**GIVEN PROBLEM:** Please copy out every line that follows word for word, keeping them all in their original order.

**INPUT MATERIAL:**
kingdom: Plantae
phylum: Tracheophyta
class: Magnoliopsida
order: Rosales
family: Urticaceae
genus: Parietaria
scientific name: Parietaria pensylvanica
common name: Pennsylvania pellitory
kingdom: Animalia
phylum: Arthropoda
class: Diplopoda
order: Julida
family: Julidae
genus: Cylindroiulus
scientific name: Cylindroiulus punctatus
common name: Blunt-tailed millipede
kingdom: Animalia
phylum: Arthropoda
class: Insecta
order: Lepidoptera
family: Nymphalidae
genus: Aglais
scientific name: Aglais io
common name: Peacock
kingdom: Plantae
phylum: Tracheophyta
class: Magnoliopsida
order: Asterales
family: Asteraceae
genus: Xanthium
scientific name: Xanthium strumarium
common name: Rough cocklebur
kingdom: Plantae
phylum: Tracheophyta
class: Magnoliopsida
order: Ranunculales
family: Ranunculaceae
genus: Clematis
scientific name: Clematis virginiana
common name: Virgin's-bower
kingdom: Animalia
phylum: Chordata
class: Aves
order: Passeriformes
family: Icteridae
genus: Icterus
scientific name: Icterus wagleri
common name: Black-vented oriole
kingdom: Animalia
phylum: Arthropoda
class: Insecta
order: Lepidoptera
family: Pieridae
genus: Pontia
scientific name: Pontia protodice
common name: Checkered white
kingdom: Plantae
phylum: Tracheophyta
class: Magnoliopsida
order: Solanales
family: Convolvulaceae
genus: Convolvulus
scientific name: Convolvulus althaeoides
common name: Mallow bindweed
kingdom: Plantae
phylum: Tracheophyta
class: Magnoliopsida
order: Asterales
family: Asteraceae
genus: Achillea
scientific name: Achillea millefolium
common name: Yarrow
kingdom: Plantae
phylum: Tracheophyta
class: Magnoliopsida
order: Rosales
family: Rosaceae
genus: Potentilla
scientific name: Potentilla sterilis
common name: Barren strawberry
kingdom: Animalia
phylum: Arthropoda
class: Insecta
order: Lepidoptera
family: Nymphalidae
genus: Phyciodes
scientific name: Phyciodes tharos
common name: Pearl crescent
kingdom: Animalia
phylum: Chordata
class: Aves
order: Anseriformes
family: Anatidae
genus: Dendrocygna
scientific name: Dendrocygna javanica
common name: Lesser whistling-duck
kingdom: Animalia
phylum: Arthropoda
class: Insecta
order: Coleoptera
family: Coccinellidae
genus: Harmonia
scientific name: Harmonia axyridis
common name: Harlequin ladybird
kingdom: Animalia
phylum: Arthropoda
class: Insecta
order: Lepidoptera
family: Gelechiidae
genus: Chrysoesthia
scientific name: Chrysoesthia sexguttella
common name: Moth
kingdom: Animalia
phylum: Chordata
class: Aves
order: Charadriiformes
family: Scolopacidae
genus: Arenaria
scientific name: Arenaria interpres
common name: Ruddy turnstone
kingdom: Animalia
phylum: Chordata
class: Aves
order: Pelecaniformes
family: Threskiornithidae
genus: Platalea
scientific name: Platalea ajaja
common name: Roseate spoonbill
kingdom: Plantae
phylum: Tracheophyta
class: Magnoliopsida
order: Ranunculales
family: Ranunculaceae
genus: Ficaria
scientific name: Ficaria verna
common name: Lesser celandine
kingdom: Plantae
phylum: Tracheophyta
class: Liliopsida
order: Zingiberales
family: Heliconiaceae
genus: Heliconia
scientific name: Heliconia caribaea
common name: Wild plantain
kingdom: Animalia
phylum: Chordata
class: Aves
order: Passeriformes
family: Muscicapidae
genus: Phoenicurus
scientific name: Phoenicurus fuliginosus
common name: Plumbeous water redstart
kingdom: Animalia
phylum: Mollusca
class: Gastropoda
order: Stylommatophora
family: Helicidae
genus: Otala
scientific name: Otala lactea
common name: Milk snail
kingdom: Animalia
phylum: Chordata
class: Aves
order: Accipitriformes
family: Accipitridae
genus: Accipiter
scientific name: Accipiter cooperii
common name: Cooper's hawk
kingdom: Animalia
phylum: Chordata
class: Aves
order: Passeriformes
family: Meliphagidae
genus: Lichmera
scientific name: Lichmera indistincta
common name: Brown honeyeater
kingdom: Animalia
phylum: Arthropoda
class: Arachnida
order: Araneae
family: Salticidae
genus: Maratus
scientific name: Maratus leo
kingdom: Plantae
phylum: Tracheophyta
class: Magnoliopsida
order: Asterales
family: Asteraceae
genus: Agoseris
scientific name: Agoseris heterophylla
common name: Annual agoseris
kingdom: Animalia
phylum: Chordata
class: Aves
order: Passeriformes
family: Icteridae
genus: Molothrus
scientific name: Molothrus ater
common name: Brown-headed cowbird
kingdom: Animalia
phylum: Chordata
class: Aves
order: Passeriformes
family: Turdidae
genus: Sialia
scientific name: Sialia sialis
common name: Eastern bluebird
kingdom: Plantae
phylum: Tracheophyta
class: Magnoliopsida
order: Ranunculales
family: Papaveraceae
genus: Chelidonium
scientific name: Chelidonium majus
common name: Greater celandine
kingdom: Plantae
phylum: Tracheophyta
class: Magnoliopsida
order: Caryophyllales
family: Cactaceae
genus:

**TASK RESPONSE:**
kingdom: Plantae
phylum: Tracheophyta
class: Magnoliopsida
order: Rosales
family: Urticaceae
genus: Parietaria
scientific name: Parietaria pensylvanica
common name: Pennsylvania pellitory
kingdom: Animalia
phylum: Arthropoda
class: Diplopoda
order: Julida
family: Julidae
genus: Cylindroiulus
scientific name: Cylindroiulus punctatus
common name: Blunt-tailed millipede
kingdom: Animalia
phylum: Arthropoda
class: Insecta
order: Lepidoptera
family: Nymphalidae
genus: Aglais
scientific name: Aglais io
common name: Peacock
kingdom: Plantae
phylum: Tracheophyta
class: Magnoliopsida
order: Asterales
family: Asteraceae
genus: Xanthium
scientific name: Xanthium strumarium
common name: Rough cocklebur
kingdom: Plantae
phylum: Tracheophyta
class: Magnoliopsida
order: Ranunculales
family: Ranunculaceae
genus: Clematis
scientific name: Clematis virginiana
common name: Virgin's-bower
kingdom: Animalia
phylum: Chordata
class: Aves
order: Passeriformes
family: Icteridae
genus: Icterus
scientific name: Icterus wagleri
common name: Black-vented oriole
kingdom: Animalia
phylum: Arthropoda
class: Insecta
order: Lepidoptera
family: Pieridae
genus: Pontia
scientific name: Pontia protodice
common name: Checkered white
kingdom: Plantae
phylum: Tracheophyta
class: Magnoliopsida
order: Solanales
family: Convolvulaceae
genus: Convolvulus
scientific name: Convolvulus althaeoides
common name: Mallow bindweed
kingdom: Plantae
phylum: Tracheophyta
class: Magnoliopsida
order: Asterales
family: Asteraceae
genus: Achillea
scientific name: Achillea millefolium
common name: Yarrow
kingdom: Plantae
phylum: Tracheophyta
class: Magnoliopsida
order: Rosales
family: Rosaceae
genus: Potentilla
scientific name: Potentilla sterilis
common name: Barren strawberry
kingdom: Animalia
phylum: Arthropoda
class: Insecta
order: Lepidoptera
family: Nymphalidae
genus: Phyciodes
scientific name: Phyciodes tharos
common name: Pearl crescent
kingdom: Animalia
phylum: Chordata
class: Aves
order: Anseriformes
family: Anatidae
genus: Dendrocygna
scientific name: Dendrocygna javanica
common name: Lesser whistling-duck
kingdom: Animalia
phylum: Arthropoda
class: Insecta
order: Coleoptera
family: Coccinellidae
genus: Harmonia
scientific name: Harmonia axyridis
common name: Harlequin ladybird
kingdom: Animalia
phylum: Arthropoda
class: Insecta
order: Lepidoptera
family: Gelechiidae
genus: Chrysoesthia
scientific name: Chrysoesthia sexguttella
common name: Moth
kingdom: Animalia
phylum: Chordata
class: Aves
order: Charadriiformes
family: Scolopacidae
genus: Arenaria
scientific name: Arenaria interpres
common name: Ruddy turnstone
kingdom: Animalia
phylum: Chordata
class: Aves
order: Pelecaniformes
family: Threskiornithidae
genus: Platalea
scientific name: Platalea ajaja
common name: Roseate spoonbill
kingdom: Plantae
phylum: Tracheophyta
class: Magnoliopsida
order: Ranunculales
family: Ranunculaceae
genus: Ficaria
scientific name: Ficaria verna
common name: Lesser celandine
kingdom: Plantae
phylum: Tracheophyta
class: Liliopsida
order: Zingiberales
family: Heliconiaceae
genus: Heliconia
scientific name: Heliconia caribaea
common name: Wild plantain
kingdom: Animalia
phylum: Chordata
class: Aves
order: Passeriformes
family: Muscicapidae
genus: Phoenicurus
scientific name: Phoenicurus fuliginosus
common name: Plumbeous water redstart
kingdom: Animalia
phylum: Mollusca
class: Gastropoda
order: Stylommatophora
family: Helicidae
genus: Otala
scientific name: Otala lactea
common name: Milk snail
kingdom: Animalia
phylum: Chordata
class: Aves
order: Accipitriformes
family: Accipitridae
genus: Accipiter
scientific name: Accipiter cooperii
common name: Cooper's hawk
kingdom: Animalia
phylum: Chordata
class: Aves
order: Passeriformes
family: Meliphagidae
genus: Lichmera
scientific name: Lichmera indistincta
common name: Brown honeyeater
kingdom: Animalia
phylum: Arthropoda
class: Arachnida
order: Araneae
family: Salticidae
genus: Maratus
scientific name: Maratus leo
kingdom: Plantae
phylum: Tracheophyta
class: Magnoliopsida
order: Asterales
family: Asteraceae
genus: Agoseris
scientific name: Agoseris heterophylla
common name: Annual agoseris
kingdom: Animalia
phylum: Chordata
class: Aves
order: Passeriformes
family: Icteridae
genus: Molothrus
scientific name: Molothrus ater
common name: Brown-headed cowbird
kingdom: Animalia
phylum: Chordata
class: Aves
order: Passeriformes
family: Turdidae
genus: Sialia
scientific name: Sialia sialis
common name: Eastern bluebird
kingdom: Plantae
phylum: Tracheophyta
class: Magnoliopsida
order: Ranunculales
family: Papaveraceae
genus: Chelidonium
scientific name: Chelidonium majus
common name: Greater celandine
kingdom: Plantae
phylum: Tracheophyta
class: Magnoliopsida
order: Caryophyllales
family: Cactaceae
genus:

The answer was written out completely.